The possible causes are as follows:

  • The source file does not exist.

  • The two OBS paths where data is copied are incorrect or are not in the same region.

  • Space of the training job is insufficient.

Solution

Check the following items based on the error message:

  1. Check whether the first parameter of moxing.file.copy_parallel() contains a file. If it contains no file, the error message "No files to copy" is displayed.

    • If the file exists, go to 2.

    • If the file does not exist, ignore the error and proceed with subsequent operations.

  2. Check whether the OBS path where data is copied is in the same region as the development environment or training job.

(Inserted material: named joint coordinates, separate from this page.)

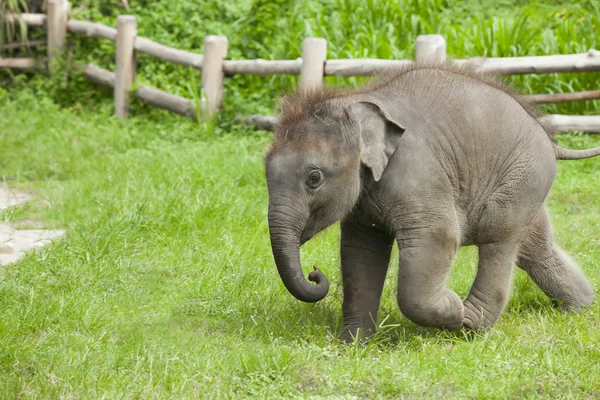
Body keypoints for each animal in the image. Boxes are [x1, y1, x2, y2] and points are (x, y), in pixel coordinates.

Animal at [264, 63, 596, 340]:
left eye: (314, 178)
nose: (314, 273)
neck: (354, 102)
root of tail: (548, 137)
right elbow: (360, 250)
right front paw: (354, 343)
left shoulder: (416, 169)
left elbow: (440, 235)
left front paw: (452, 308)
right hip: (527, 184)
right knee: (533, 246)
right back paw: (579, 308)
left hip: (524, 174)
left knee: (499, 234)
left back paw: (470, 323)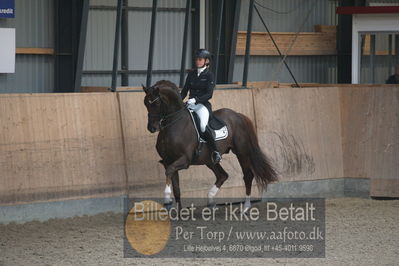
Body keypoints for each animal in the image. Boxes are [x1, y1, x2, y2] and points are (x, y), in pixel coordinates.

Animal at [144, 80, 278, 211]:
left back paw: (245, 206)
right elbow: (176, 188)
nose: (152, 128)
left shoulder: (184, 160)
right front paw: (178, 211)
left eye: (156, 103)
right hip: (209, 159)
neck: (174, 125)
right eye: (145, 103)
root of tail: (238, 115)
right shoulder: (169, 161)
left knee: (248, 175)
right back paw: (211, 200)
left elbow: (169, 172)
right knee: (223, 175)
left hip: (242, 152)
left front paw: (167, 199)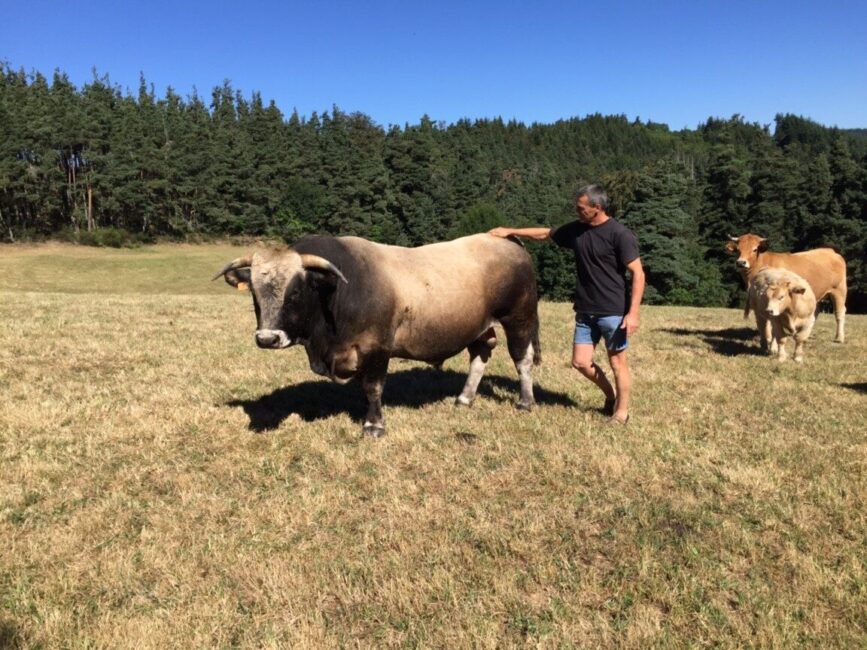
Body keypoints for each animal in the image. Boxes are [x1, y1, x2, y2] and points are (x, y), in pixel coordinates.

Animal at [215, 233, 544, 436]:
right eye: (255, 294)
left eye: (295, 292)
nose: (267, 339)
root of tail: (506, 241)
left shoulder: (376, 348)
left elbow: (373, 387)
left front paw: (374, 425)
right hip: (479, 326)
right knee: (479, 355)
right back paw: (464, 398)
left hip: (519, 318)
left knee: (522, 359)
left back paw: (525, 402)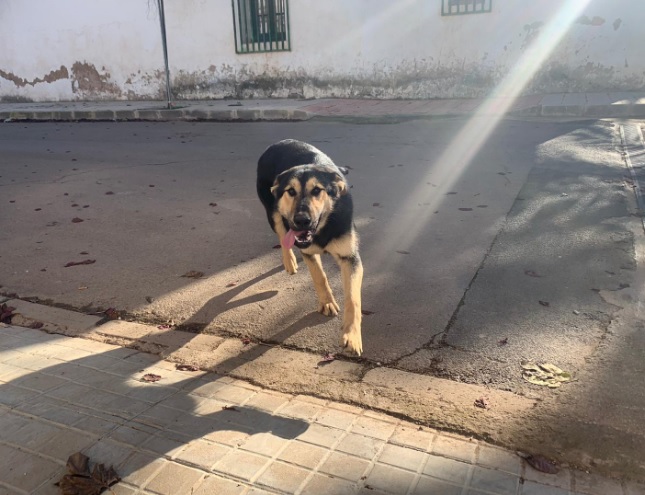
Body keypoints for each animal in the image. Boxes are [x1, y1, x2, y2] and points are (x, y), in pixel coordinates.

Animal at [258, 140, 368, 356]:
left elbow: (353, 299)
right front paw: (327, 302)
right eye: (290, 191)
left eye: (317, 190)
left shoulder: (350, 258)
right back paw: (289, 261)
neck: (323, 227)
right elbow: (319, 276)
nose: (301, 220)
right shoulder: (308, 251)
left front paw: (351, 336)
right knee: (282, 235)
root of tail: (277, 143)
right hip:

    Log in to the ModelArts management console, and view the region where ModelArts resides. Log in to OBS Console, and view the region where the OBS bucket resides. Check whether they are in the same region.

    • If they are in the same region, go to step 3.

    • If they are not in the same region, create a bucket and a folder in OBS that is in the same region as ModelArts, and upload data to the bucket.

  3. Check whether the OBS path is obs://xxx. You can check whether the OBS path exists as follows:

    mox.file.exists('obs://bucket_name/sub_dir_0/sub_dir_1')

    • If the path exists, go to 4.

    • If the path does not exist, change it to an available OBS path.

  4. Check whether the used resource is a CPU. The /cache directory of the CPU and the code directory share 10 GB. The possible cause is insufficient space. You can run the following command in code to check the disk size:

    os.system('df -hT')

    • If disk space is sufficient, go to 5.

    • If disk space is insufficient, use GPU resources.

  5. If data fails to be copied using MoXing in a notebook instance, run the df -hT command on the Terminal page to check the space size and check whether the failure cause is insufficient space. You can use EVS to attach disks when creating a notebook instance.

If code is correct but the problem persists, submit a service ticket to get professional technical support.